Illinoisans are twice as likely to be in foreclosure than Michigan (0.13%)
homeowners; 2.4 times more likely to be in foreclosure than Iowa (0.11%)
homeowners; 2.9 times more likely to be in foreclosure than Missouri (0.09%)
homeowners; 3.7 times more likely to be in foreclosure than Wisconsin (0.07%)
homeowners; and 6.5 times more likely to be in foreclosure than Kentucky (0.04%)
homeowners.
At the metro level, Chicago and Rockford tied for fourth place nationally with a
foreclosure rate of 0.3% each.
As homeownership becomes substantially more expensive, especially as incomes
fail to keep up, more homeowners will find themselves at risk of default.
Foreclosing on a home does not happen overnight.

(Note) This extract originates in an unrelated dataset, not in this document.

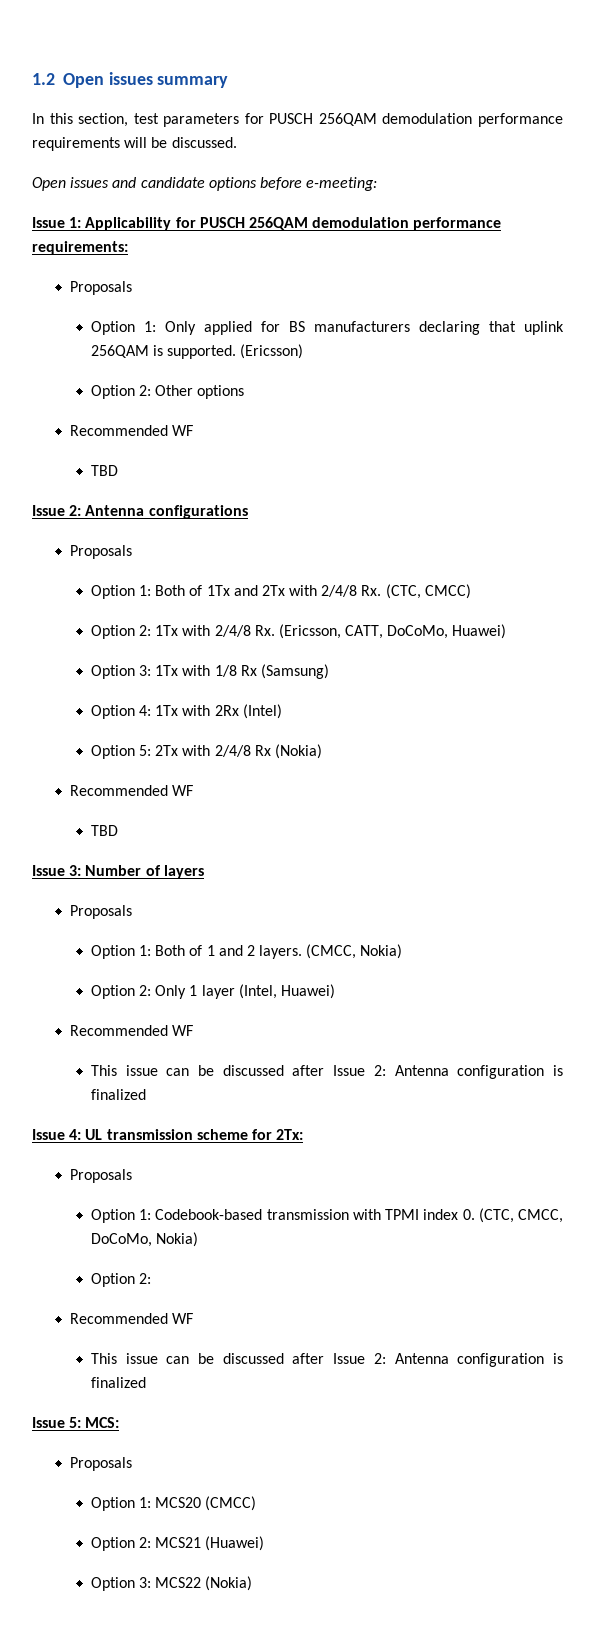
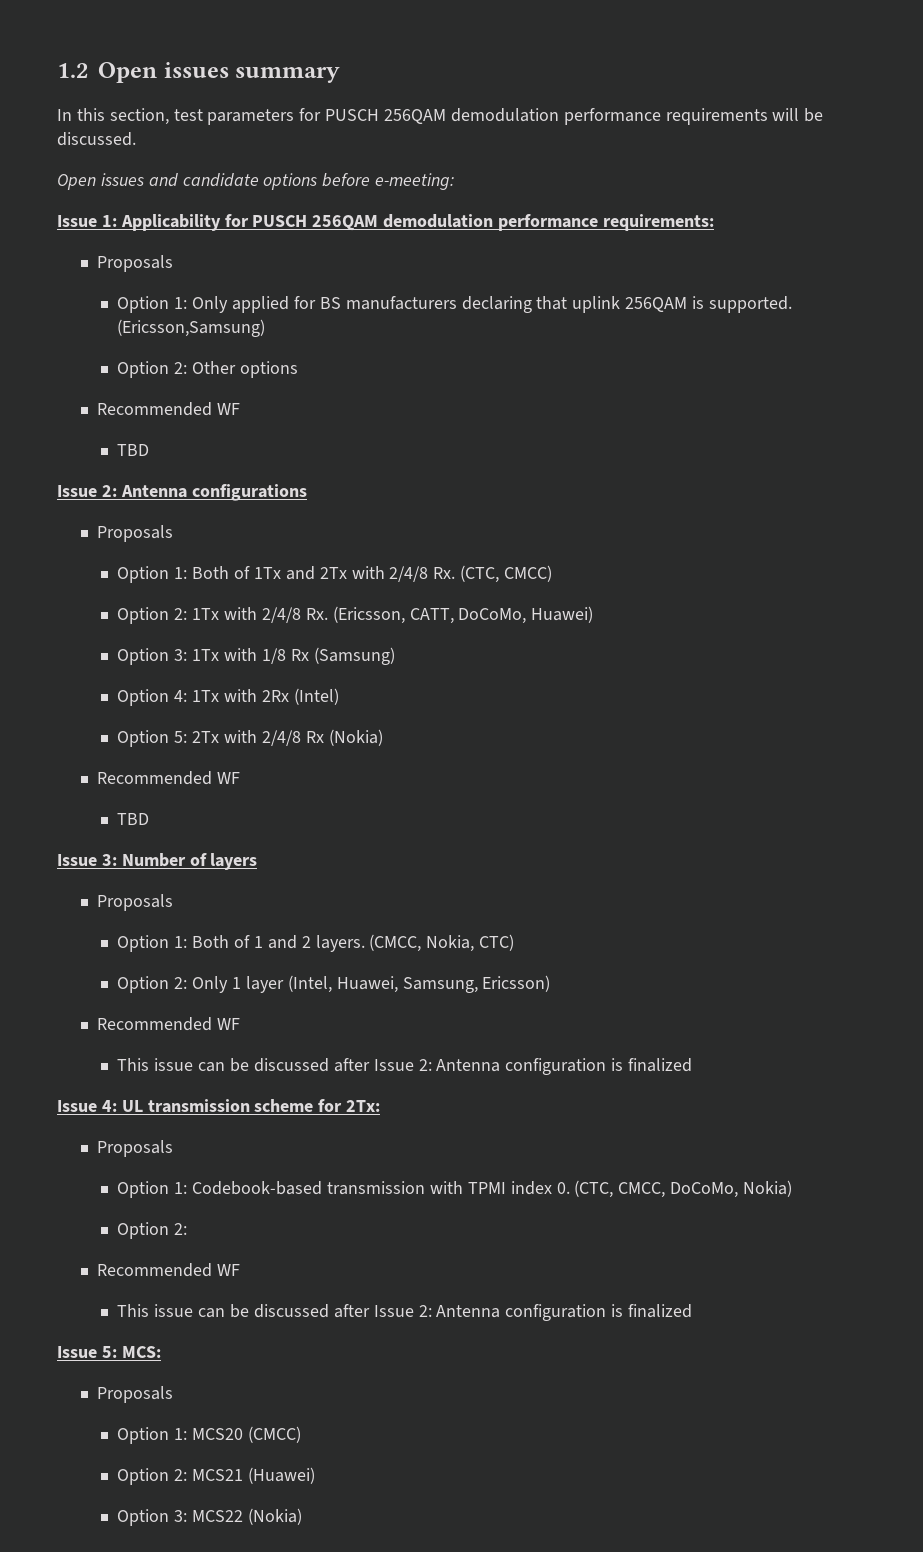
[240,344,304,359] (Ericsson) -> [117,319,266,337] (Ericsson,Samsung)
[360,944,403,959] Nokia) -> [426,934,515,952] Nokia, CTC)
[280,984,335,999] Huawei) -> [336,975,551,993] Huawei, Samsung, Ericsson)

People and families often
struggle and fight to make what payments they can, but Illinoisans face
especially tall hurdles.
Illinois has the second-highest property taxes in the country. Property taxes
are the equivalent of six additional mortgage payments for recent homebuyers,
meaning many Illinoisans will struggle to find room in their budgets for housing
costs and everyday necessities. As many face the decision between housing and
other essentials, they can fall into foreclosure.
Illinoisans will face more financial hurdles if Amendment 1 passes this
November. Amendment 1 would give government unions unprecedented power and would
result in a $2,149 property tax increase for homeowners. This tax hike alone
would be devastating to those worried about losing their homes. But Amendment 1
would also further inflate the state’s $313 billion pension debt. More pension
debt means increased taxes and revenues would be diverted to the ballooning debt
instead of being used to pay for vital programs for those most in need.
While many are forced to choose between everyday essentials and paying off their
growing housing expenses, Illinoisans must remember there is still hope. Before
November, Illinoisans should take a hard look at Amendment 1 and its potential
to increase taxes on families and businesses. Illinoisans should also continue
to fight for responsible pension reform and hold politicians accountable for the
tax burdens they place on their constituents’ shoulders.
Foreclosures and taxes may be high, but Illinoisans still have the power to
fight for their homes, livelihoods and futures in the voting booth on Nov. 8.